Schuldirektor Stolze hat Schüler, Eltern und Kollegium der Sankt-Ansgar-Schule in einem Brief über die neuen Erkenntnisse im Fall Wolfgang St. informiert. Ob eine Schulkonferenz einzuberufen sein werde, wolle er prüfen. Darüber hinaus stehe er in einem "sehr engen Kontakt" mit dem Jesuitenorden. Die Politik der Transparenz, die der Leiter des Berliner Canisius-Kollegs gewählt habe, begrüße er außerordentlich, sagt Stolze.

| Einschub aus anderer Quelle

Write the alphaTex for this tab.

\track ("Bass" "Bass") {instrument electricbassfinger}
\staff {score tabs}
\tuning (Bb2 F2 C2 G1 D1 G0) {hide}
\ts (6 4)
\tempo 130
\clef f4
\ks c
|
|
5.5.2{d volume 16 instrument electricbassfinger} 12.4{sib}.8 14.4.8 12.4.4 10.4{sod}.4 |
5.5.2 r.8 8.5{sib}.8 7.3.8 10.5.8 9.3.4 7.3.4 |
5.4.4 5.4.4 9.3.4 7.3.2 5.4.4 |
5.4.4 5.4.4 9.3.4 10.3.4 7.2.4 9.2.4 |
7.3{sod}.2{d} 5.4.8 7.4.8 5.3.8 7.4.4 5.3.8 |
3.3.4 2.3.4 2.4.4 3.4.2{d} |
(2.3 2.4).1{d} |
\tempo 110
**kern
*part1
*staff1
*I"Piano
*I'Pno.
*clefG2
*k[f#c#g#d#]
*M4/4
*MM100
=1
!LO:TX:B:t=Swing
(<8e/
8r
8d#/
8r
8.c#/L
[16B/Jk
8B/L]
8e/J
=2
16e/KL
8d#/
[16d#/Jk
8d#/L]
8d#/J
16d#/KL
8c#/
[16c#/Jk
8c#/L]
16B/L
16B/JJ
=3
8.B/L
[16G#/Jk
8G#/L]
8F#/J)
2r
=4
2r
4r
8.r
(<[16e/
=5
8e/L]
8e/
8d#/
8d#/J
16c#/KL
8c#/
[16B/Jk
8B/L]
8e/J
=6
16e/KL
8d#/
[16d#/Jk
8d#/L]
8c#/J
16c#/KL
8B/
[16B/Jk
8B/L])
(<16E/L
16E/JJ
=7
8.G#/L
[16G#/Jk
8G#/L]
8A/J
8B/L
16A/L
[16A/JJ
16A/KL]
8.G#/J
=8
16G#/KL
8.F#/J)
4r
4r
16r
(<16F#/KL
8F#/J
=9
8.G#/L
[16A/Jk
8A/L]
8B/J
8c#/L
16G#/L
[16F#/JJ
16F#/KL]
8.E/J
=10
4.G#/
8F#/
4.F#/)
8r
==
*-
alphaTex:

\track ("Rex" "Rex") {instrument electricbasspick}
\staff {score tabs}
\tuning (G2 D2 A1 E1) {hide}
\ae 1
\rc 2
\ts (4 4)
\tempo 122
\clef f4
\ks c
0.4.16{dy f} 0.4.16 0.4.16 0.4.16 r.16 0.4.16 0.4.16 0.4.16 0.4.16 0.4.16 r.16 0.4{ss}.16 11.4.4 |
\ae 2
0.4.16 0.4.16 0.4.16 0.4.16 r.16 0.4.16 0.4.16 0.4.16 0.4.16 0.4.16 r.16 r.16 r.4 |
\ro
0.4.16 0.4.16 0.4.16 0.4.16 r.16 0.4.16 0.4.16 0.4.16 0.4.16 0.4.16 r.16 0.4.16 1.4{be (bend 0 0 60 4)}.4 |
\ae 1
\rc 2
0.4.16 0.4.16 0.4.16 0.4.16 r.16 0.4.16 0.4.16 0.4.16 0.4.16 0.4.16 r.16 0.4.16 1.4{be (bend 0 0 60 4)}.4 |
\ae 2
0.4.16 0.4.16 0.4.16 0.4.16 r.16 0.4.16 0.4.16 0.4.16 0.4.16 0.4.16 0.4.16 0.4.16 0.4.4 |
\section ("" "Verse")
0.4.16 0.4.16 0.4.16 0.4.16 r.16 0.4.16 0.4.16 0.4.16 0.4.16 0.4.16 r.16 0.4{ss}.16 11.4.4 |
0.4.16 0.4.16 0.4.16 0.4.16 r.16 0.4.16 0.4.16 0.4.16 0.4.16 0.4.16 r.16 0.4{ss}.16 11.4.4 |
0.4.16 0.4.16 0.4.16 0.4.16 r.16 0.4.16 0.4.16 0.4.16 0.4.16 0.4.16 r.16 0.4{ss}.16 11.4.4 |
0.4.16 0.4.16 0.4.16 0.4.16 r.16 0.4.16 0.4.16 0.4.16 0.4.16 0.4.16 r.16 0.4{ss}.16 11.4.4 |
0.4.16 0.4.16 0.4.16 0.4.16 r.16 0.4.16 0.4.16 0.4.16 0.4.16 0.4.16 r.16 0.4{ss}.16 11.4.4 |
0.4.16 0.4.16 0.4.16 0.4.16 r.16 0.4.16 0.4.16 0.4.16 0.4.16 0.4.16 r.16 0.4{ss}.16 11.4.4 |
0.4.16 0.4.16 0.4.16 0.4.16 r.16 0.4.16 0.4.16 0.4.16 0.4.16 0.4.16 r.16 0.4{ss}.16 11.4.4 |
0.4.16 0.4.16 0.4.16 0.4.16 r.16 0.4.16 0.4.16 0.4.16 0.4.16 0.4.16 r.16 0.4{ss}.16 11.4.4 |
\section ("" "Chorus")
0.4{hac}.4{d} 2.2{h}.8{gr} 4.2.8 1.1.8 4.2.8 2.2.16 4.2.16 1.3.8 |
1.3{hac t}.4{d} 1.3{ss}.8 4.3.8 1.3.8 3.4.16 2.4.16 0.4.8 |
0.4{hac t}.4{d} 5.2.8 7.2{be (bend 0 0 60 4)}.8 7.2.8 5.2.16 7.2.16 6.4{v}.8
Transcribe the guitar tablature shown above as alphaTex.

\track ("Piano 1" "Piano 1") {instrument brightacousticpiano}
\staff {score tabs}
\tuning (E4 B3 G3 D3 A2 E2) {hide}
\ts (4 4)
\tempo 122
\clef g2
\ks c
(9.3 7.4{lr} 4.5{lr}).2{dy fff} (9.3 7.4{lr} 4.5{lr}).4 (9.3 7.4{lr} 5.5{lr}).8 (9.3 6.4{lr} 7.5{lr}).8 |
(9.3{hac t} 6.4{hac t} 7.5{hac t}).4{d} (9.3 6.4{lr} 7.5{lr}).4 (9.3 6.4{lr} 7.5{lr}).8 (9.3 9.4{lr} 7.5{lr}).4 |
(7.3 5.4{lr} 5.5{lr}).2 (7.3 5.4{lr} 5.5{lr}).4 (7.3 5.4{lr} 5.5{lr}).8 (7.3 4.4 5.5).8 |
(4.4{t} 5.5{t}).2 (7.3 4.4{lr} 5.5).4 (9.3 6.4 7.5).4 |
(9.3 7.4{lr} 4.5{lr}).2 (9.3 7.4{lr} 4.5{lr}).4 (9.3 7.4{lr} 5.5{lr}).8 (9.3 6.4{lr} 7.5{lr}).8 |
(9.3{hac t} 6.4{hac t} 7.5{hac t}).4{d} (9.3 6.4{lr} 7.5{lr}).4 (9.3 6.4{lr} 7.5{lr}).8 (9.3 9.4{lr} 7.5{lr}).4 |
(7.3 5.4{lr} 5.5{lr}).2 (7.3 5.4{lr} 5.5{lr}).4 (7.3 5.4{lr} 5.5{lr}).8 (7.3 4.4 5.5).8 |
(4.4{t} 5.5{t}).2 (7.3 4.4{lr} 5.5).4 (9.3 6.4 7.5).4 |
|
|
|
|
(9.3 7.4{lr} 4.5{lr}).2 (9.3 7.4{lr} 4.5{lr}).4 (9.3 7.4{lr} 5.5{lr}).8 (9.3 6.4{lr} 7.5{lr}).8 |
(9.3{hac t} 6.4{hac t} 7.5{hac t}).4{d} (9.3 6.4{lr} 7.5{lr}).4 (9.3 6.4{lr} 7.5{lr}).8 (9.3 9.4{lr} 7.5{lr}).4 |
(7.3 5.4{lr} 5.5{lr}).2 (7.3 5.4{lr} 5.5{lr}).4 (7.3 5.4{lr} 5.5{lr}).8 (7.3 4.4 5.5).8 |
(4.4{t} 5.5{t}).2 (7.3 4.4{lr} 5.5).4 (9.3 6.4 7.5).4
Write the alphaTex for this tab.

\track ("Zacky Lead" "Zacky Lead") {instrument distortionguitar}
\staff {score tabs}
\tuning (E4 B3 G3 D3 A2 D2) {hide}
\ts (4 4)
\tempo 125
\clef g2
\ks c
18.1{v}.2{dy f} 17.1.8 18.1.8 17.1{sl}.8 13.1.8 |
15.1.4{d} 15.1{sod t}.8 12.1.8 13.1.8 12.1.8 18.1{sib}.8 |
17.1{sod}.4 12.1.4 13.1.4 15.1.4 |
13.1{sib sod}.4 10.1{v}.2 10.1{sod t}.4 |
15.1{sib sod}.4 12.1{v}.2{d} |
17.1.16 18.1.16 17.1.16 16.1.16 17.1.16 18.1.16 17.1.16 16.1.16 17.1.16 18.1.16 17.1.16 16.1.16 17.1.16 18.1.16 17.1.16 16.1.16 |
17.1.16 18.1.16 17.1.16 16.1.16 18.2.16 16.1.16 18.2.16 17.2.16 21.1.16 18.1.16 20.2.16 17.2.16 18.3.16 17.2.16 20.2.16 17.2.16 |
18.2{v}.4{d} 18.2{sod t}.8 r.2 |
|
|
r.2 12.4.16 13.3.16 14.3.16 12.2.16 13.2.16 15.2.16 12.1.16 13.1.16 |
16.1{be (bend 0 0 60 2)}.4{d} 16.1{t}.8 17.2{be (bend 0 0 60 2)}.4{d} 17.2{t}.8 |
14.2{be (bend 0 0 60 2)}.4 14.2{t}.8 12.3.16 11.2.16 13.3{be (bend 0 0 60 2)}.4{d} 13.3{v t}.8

1993 war die Hamburger Sankt-Ansgar-Schule vom Jesuitenorden an die Katholische Kirche zurückgegeben worden, weil der Orden nicht mehr über genügend Patres verfügte, die hätten unterrichten können. Denn nur unter Verzicht auf die Hamburger Schule konnte das Berliner Canisius-Kolleg erhalten werden. Der dortige Rektor, Pater Klaus Mertes, hatte selbst einige Jahre auf der Sankt-Ansgar-Schule unterrichtet. Die Schulleiter stehen laut Stolze im ständigen, direkten Kontakt. "Es ist wichtig, den Weg des Wegschauens, der offenbar lange gegangen worden sei, endlich zu verlassen." Für die Betroffenen kommt diese Einsicht zu spät.